Here are some additional examples of great value propositions. Take a look at how they incorporate the four qualities.
Pitfalls in creating value propositions
Creating a value proposition can be tricky work. Watch out for these pitfalls:
Don't summarize the product
Value propositions are not a one-sentence summary of the product. Don’t describe the technology or functionality in the value proposition.
As an example, a wearable and app that measures fatigue among a company’s workforce should not use a value proposition such as a wearable that provides real-time data that indicates who is at risk for fatigue. It is best to emphasize delivering outcomes to customers and users. A much stronger value proposition would be Knowing where your fatigue risks are before work starts.
Don't use comparative statements about being better
There is a tendency to use comparative words in value propositions, such as faster, more effective, or more efficient. Using these words results in value propositions that are vague and not unique. They do not communicate value well and don’t define whether something is incrementally or exponentially better.
Using a dating app as an example, comparative words might result in a value proposition, such as a faster way to find a date or a more effective way of finding a partner. Now, let’s compare that to outcome-focused value propositions such as Meet the love of your life or Find your match for a wild night of sex. There is no comparison as to the clarity of what value is being promised.
Don't make exaggerated claims
Exaggerated claims (e.g. Best cup of coffee in the world) are problematic for several reasons. Consumers are less likely to believe exaggerated claims, so it immediately creates distrust, which is already scarce with startups. They are also an old form of marketing when messages were delivered to the masses. Marketing in startups is focused on niches. In this world, hyperbolic claims are generic and don’t make you stand out from the competition. If your competitors can make the same claim, you don’t have a strong value proposition.
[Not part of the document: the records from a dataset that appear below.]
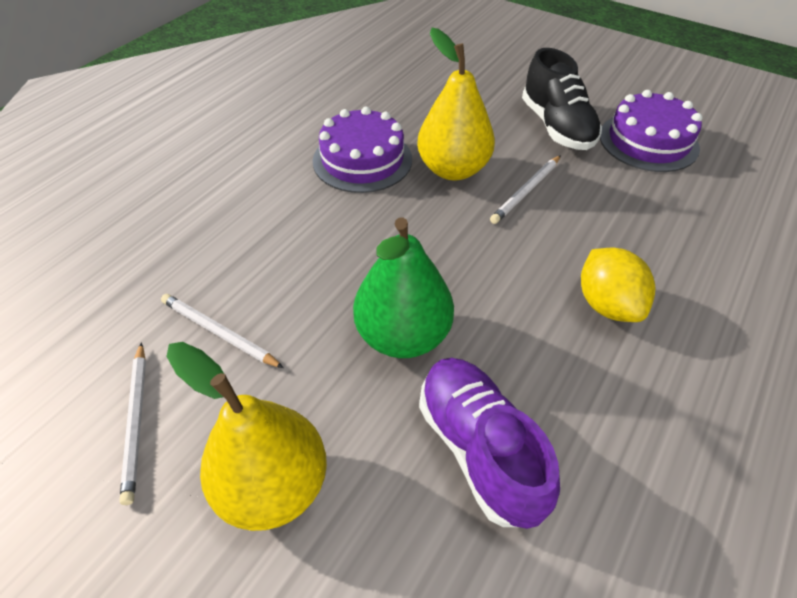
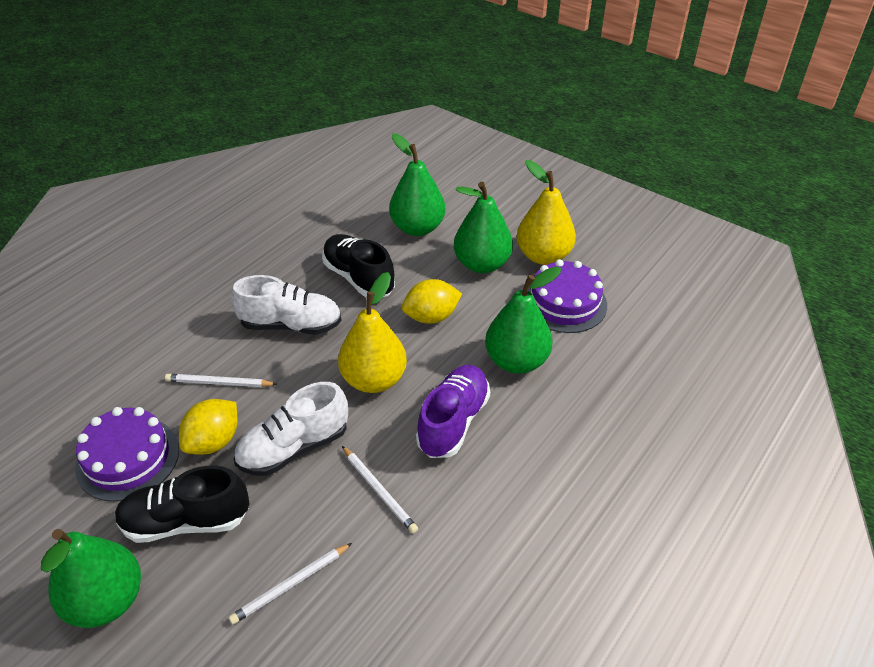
black shoe: 1 -> 2
green pear: 1 -> 4
white shoe: 0 -> 2
yellow lemon: 1 -> 2

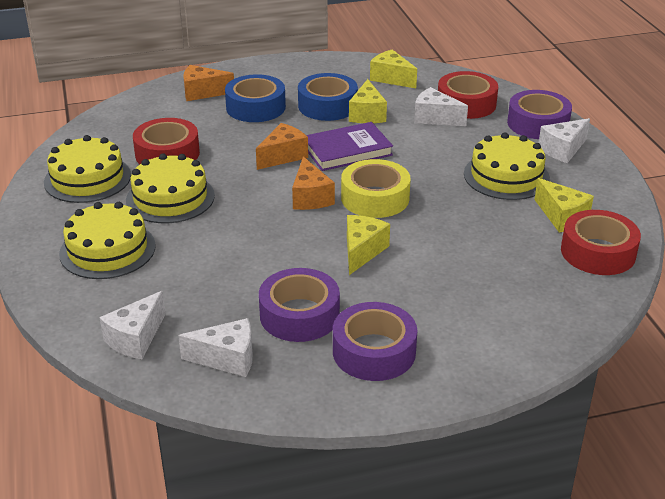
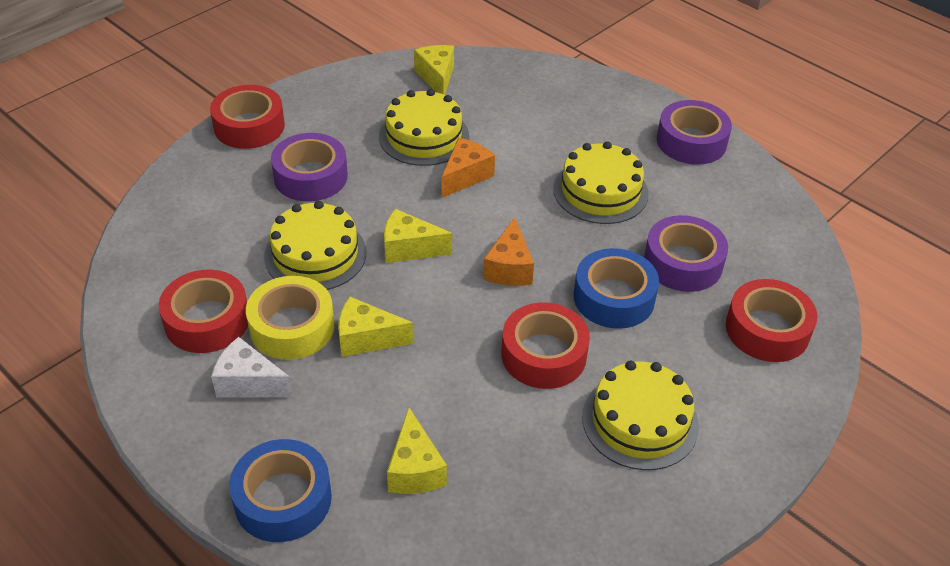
orange cheese: 3 -> 2
purple book: 1 -> 0
red tape: 3 -> 4
white cheese: 4 -> 1

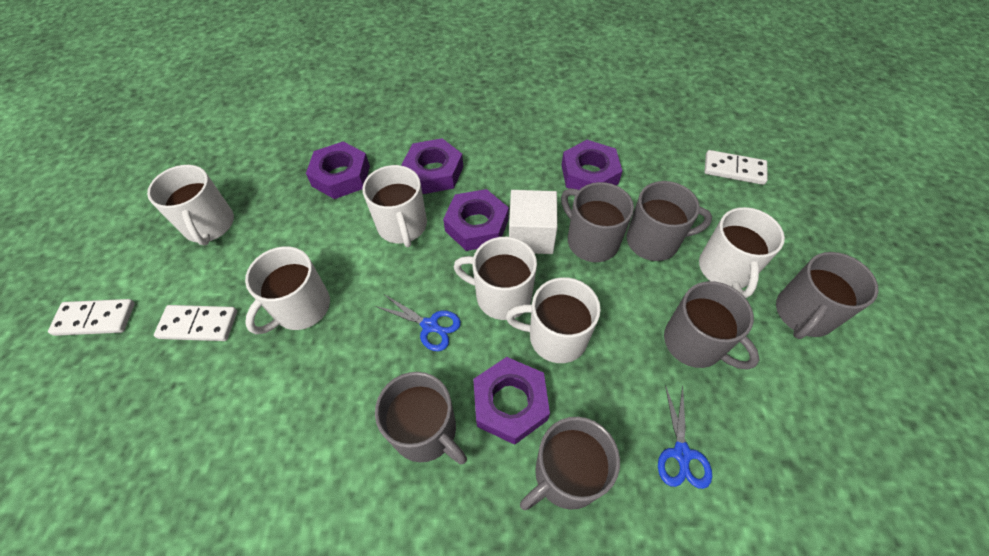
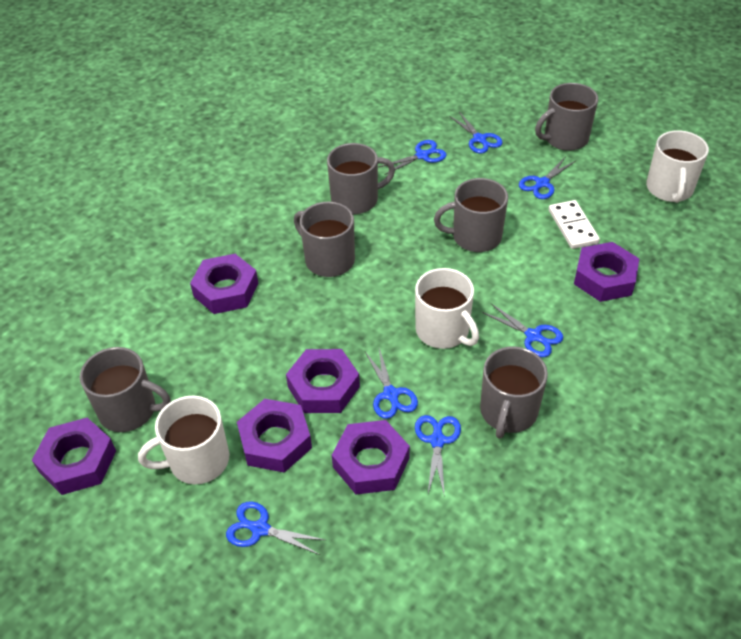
blue scissors: 2 -> 7
purple nut: 5 -> 6
white cube: 1 -> 0
white domino: 3 -> 1
white mug: 6 -> 3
How to test a value proposition
Developing value propositions can be challenging in the early stages of a startup, it is often an iterative process that requires testing with customers. Testing business ideas generally fall into one of two styles:
Discovery experiments that help to generate new customer insights
Validating experiments that test the validity of insights by achieving measurable customer results.
Discovery experiments are qualitative. Examples include customer interviews with open-ended questions or going to where your customer is experiencing the pain points and making observations on behaviour. There is a lot of content on designing customer interviews, and a good resource to start with is the book Talking to Humans by Giff Constable.
Validating experiments are quantitative and use clear calls to action to test behaviour. The goal of these experiments is for the customer to take a specific action to convert from an unaware prospect into a paying customer. Examples include A/B testing with ads, landing pages, buy-now buttons, and pre-sales.
Using the lean startup methodology, we validate the product before we build it. To do this, we run an offer with our early adopters. An offer is a stand-in for the solution that validates sufficient customer pull for that solution. The offer combines the solution's value proposition, price, and demo to achieve early sales. It is the real test of all the discovery and validating experiments done to that point.
As an offer promises value, the customer must trust that the startup will deliver the value and be motivated to act on the solution. The value proposition is a big part of creating that trust and motivation. For the startup to grow, it needs to make good on that promise.